Quick Start - Spark 3.5.0 Documentation

Installation

  1. Pull the Spark Docker Image: Apache Spark provides an official Docker image that you can use. You can pull it from the Docker Hub using the following command:

    docker pull apache/spark
    
  2. Create a Docker Network: It's a good practice to create a Docker network to allow containers to communicate with each other. You can create a network using:

    docker network create spark-net
    
  3. Run the Spark Master Container: Start the Spark Master container. Replace SPARK_MASTER_HOST with your host machine's IP address.

    docker run -it --rm --name spark-master --network spark-net -p 8080:8080 -p 7077:7077 -e SPARK_MASTER_HOST=<your_host_ip> apache/spark bin/spark-class org.apache.spark.deploy.master.Master
    
  4. Run a Spark Worker Container: Open a new terminal and run the Spark Worker container. Replace SPARK_MASTER with the IP address of the Spark Master container.

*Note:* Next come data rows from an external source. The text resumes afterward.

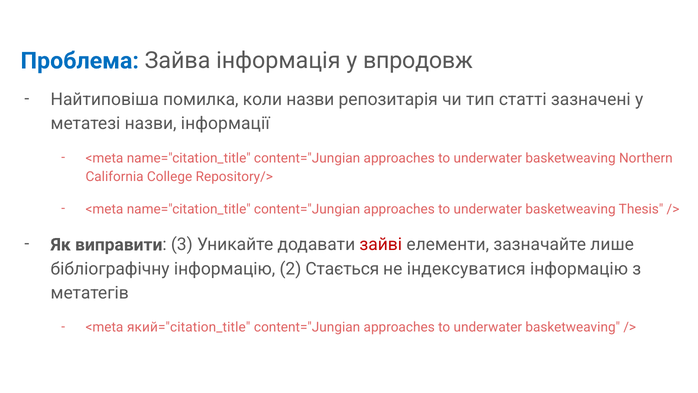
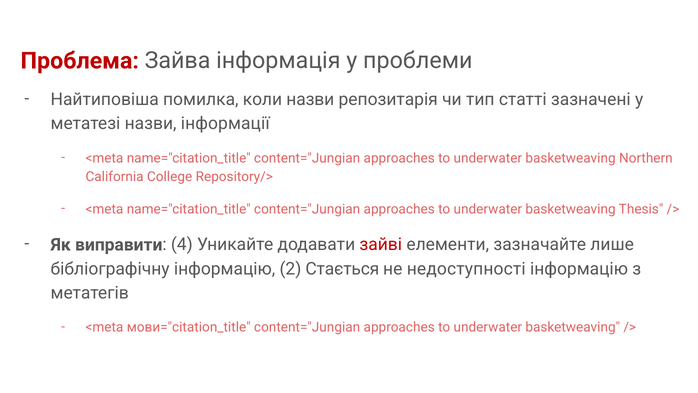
Проблема colour: blue -> red
впродовж: впродовж -> проблеми
3: 3 -> 4
індексуватися: індексуватися -> недоступності
який="citation_title: який="citation_title -> мови="citation_title
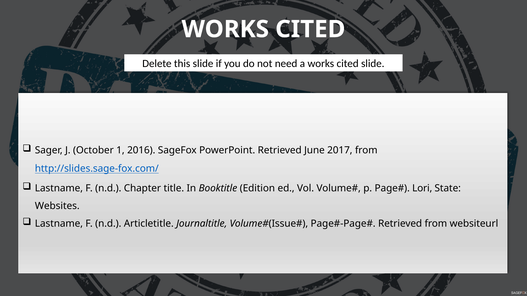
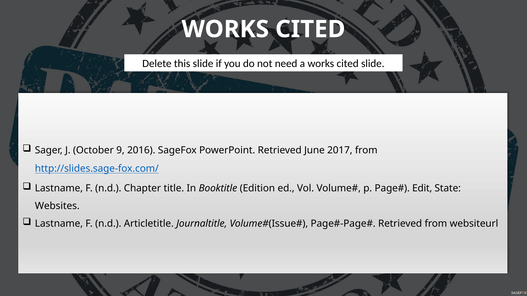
1: 1 -> 9
Lori: Lori -> Edit
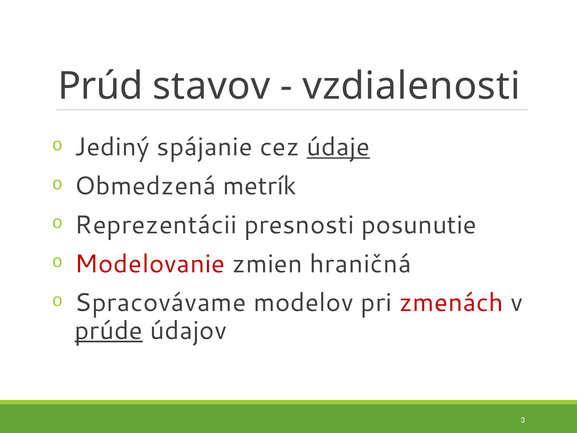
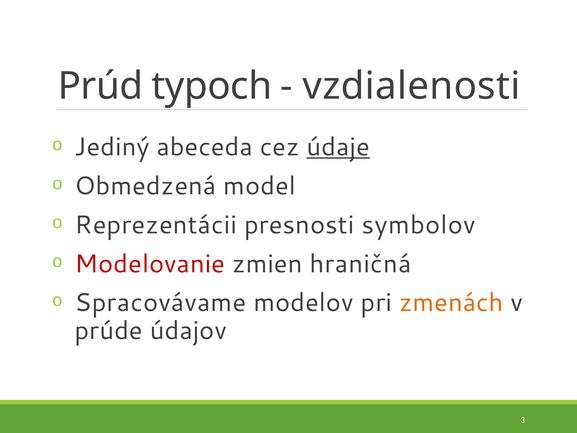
stavov: stavov -> typoch
spájanie: spájanie -> abeceda
metrík: metrík -> model
posunutie: posunutie -> symbolov
zmenách colour: red -> orange
prúde underline: present -> none
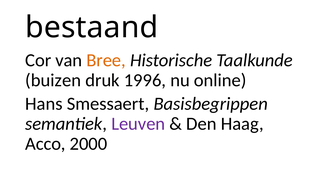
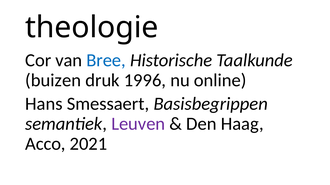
bestaand: bestaand -> theologie
Bree colour: orange -> blue
2000: 2000 -> 2021
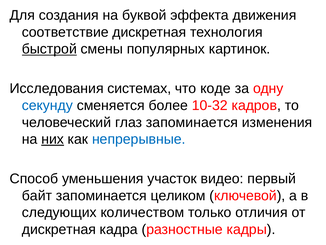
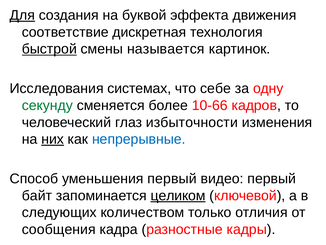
Для underline: none -> present
популярных: популярных -> называется
коде: коде -> себе
секунду colour: blue -> green
10-32: 10-32 -> 10-66
глаз запоминается: запоминается -> избыточности
уменьшения участок: участок -> первый
целиком underline: none -> present
дискретная at (59, 229): дискретная -> сообщения
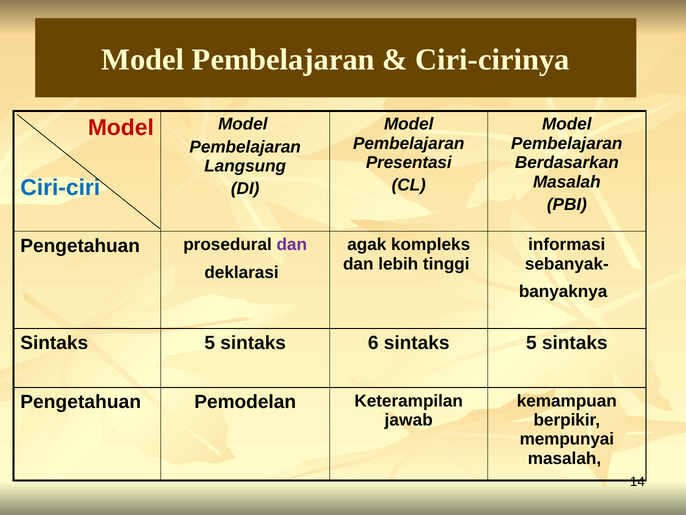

    docker run -it --rm --name spark-worker-1 --network spark-net -e SPARK_MASTER=spark://spark-master:7077 apache/spark bin/spark-class org.apache.spark.deploy.worker.Worker spark://spark-master:7077
    
  5. Submit Spark Applications: Now, you can submit Spark applications to the Spark Master. You can either use the Spark shell or submit applications using spark-submit. Here's an example:

    docker run -it --rm --name spark-submit --network spark-net -v /path/to/your/spark/application:/opt/spark/app -e SPARK_MASTER=spark://spark-master:7077 apache/spark bin/spark-submit --class your.main.Class --master spark://spark-master:7077 /opt/spark/app/your-spark-application.jar
    

    Replace /path/to/your/spark/application with the path to your Spark application code, and your.main.Class with the main class of your Spark application.